_WHAT IS BEING ASKED_
Your answer should hold the data exactly as given, minus any picture.

_GIVEN MATERIAL_
↓↓↓

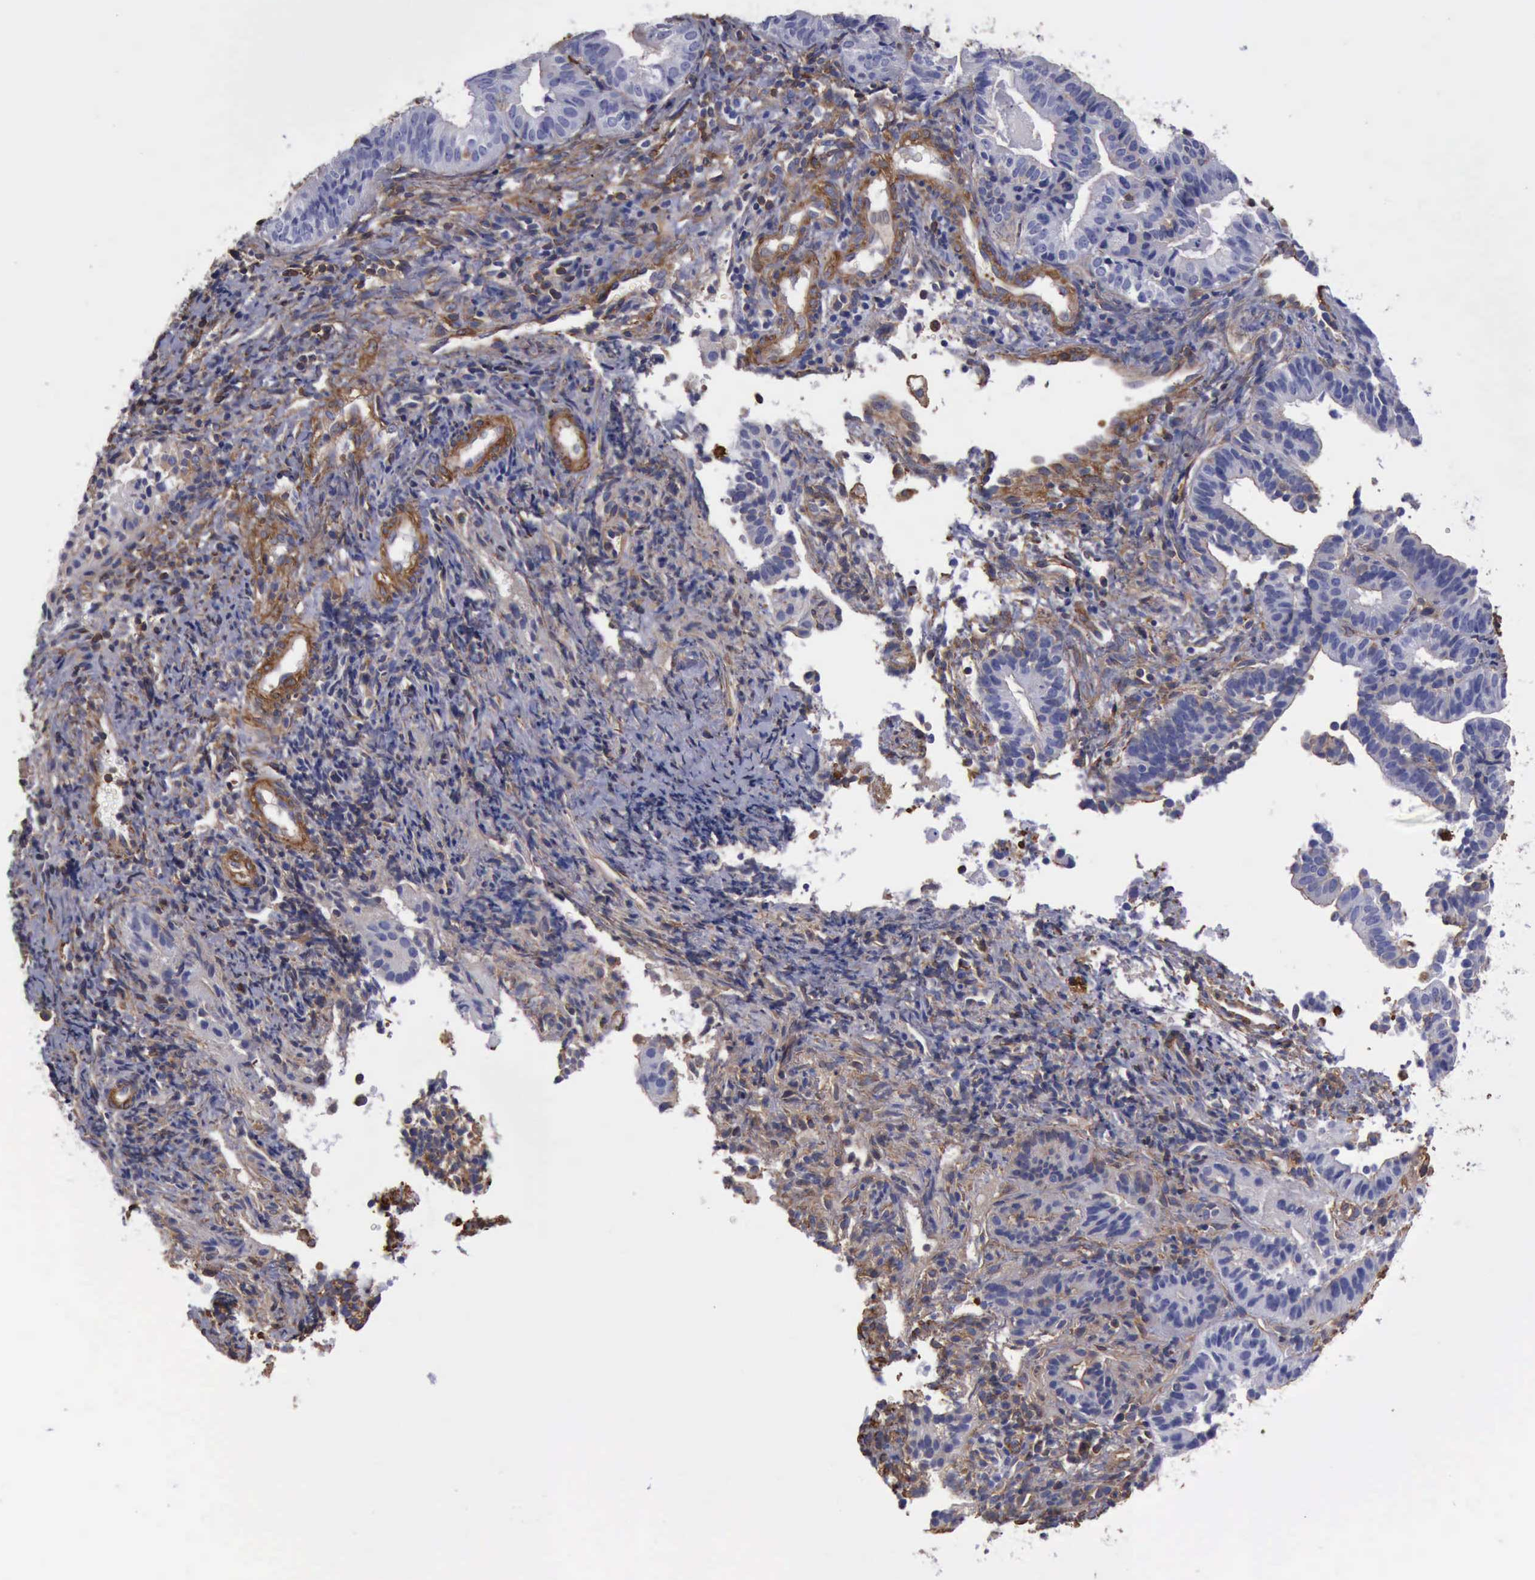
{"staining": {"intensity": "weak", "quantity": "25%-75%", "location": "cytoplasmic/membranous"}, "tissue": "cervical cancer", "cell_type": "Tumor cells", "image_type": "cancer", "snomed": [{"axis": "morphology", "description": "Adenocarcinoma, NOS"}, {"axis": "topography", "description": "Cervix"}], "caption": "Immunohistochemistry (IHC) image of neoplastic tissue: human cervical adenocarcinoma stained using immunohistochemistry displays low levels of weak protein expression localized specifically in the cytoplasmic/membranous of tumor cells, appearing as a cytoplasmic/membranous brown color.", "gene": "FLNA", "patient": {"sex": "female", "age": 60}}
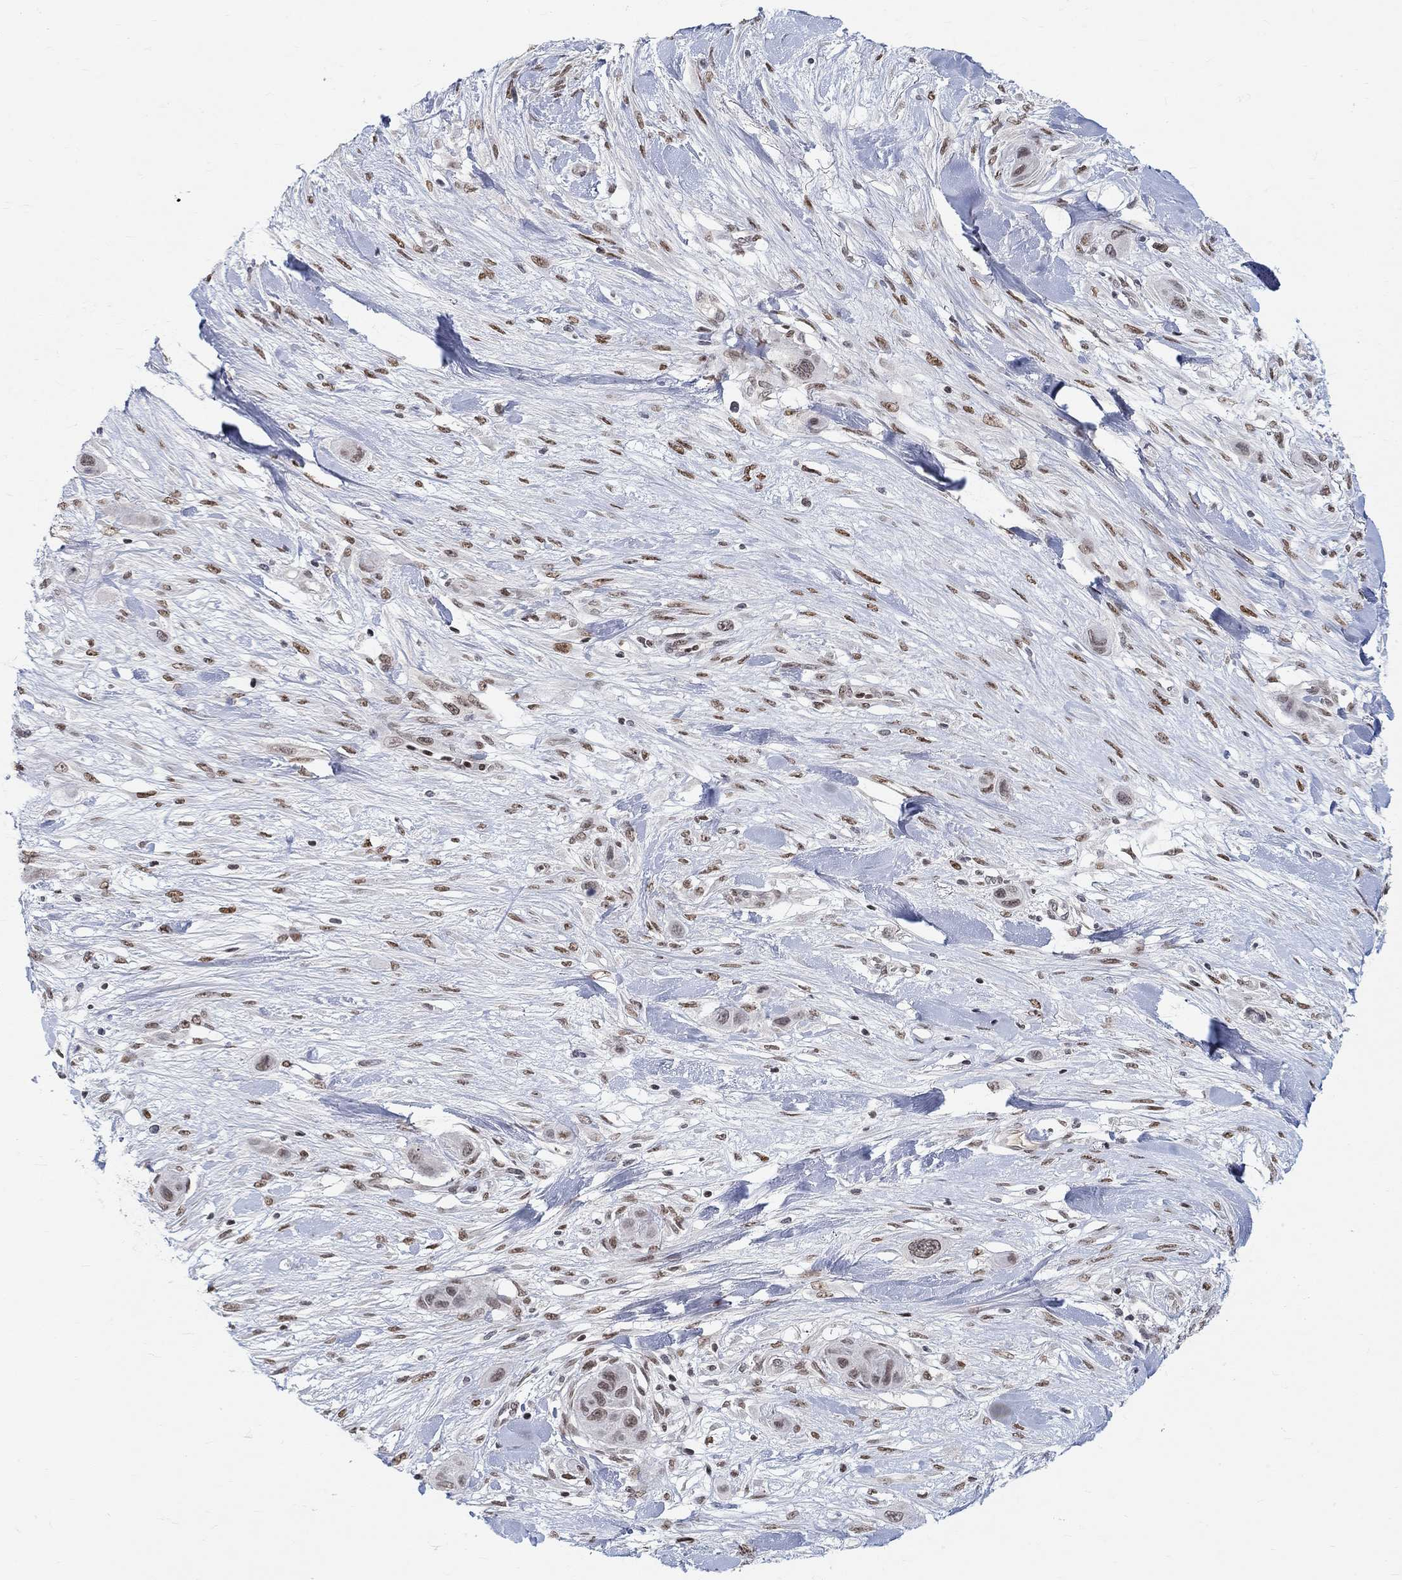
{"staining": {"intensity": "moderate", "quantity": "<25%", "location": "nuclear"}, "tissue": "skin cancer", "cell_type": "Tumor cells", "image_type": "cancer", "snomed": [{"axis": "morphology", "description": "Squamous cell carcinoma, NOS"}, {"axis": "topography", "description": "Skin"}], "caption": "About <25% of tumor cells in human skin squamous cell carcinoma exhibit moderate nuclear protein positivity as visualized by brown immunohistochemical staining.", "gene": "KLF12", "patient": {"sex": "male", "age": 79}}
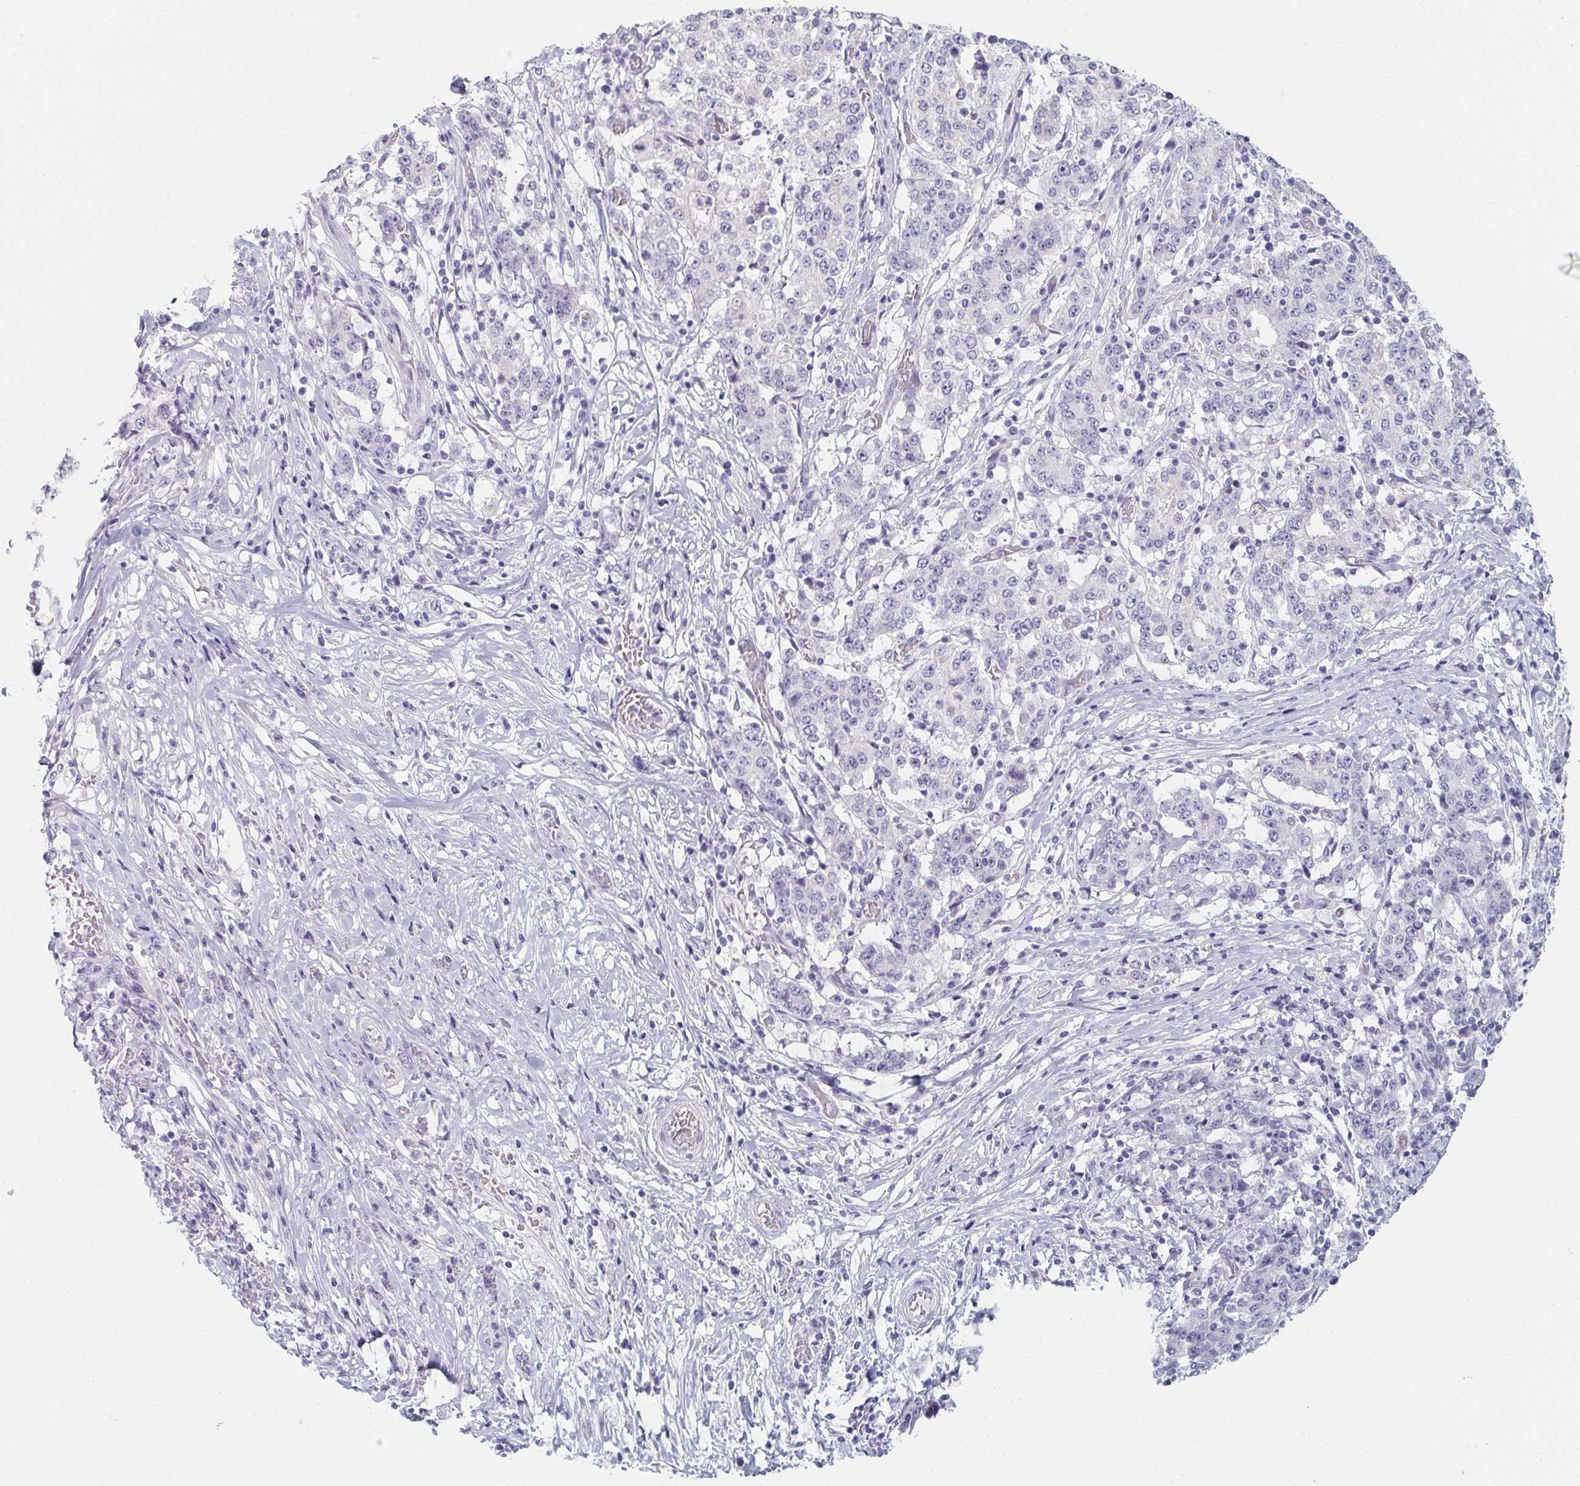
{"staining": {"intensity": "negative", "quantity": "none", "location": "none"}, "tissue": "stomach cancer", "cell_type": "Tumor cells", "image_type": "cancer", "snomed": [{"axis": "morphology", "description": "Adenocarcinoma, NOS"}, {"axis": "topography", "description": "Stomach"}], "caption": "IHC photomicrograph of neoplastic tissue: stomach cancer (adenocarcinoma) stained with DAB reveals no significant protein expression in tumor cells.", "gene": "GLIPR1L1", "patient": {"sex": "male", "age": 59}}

↑↑↑

_RESULT FOR THIS TASK_
{"staining": {"intensity": "weak", "quantity": "25%-75%", "location": "cytoplasmic/membranous"}, "tissue": "cervical cancer", "cell_type": "Tumor cells", "image_type": "cancer", "snomed": [{"axis": "morphology", "description": "Adenocarcinoma, NOS"}, {"axis": "topography", "description": "Cervix"}], "caption": "Immunohistochemistry (IHC) image of neoplastic tissue: human cervical adenocarcinoma stained using immunohistochemistry displays low levels of weak protein expression localized specifically in the cytoplasmic/membranous of tumor cells, appearing as a cytoplasmic/membranous brown color.", "gene": "FLNA", "patient": {"sex": "female", "age": 60}}
{"staining": {"intensity": "moderate", "quantity": "<25%", "location": "nuclear"}, "tissue": "skin cancer", "cell_type": "Tumor cells", "image_type": "cancer", "snomed": [{"axis": "morphology", "description": "Squamous cell carcinoma, NOS"}, {"axis": "topography", "description": "Skin"}], "caption": "About <25% of tumor cells in human skin squamous cell carcinoma exhibit moderate nuclear protein positivity as visualized by brown immunohistochemical staining.", "gene": "KLF12", "patient": {"sex": "male", "age": 79}}
{"staining": {"intensity": "negative", "quantity": "none", "location": "none"}, "tissue": "stomach cancer", "cell_type": "Tumor cells", "image_type": "cancer", "snomed": [{"axis": "morphology", "description": "Adenocarcinoma, NOS"}, {"axis": "topography", "description": "Stomach"}], "caption": "IHC photomicrograph of neoplastic tissue: stomach cancer (adenocarcinoma) stained with DAB reveals no significant protein expression in tumor cells.", "gene": "GLIPR1L1", "patient": {"sex": "male", "age": 59}}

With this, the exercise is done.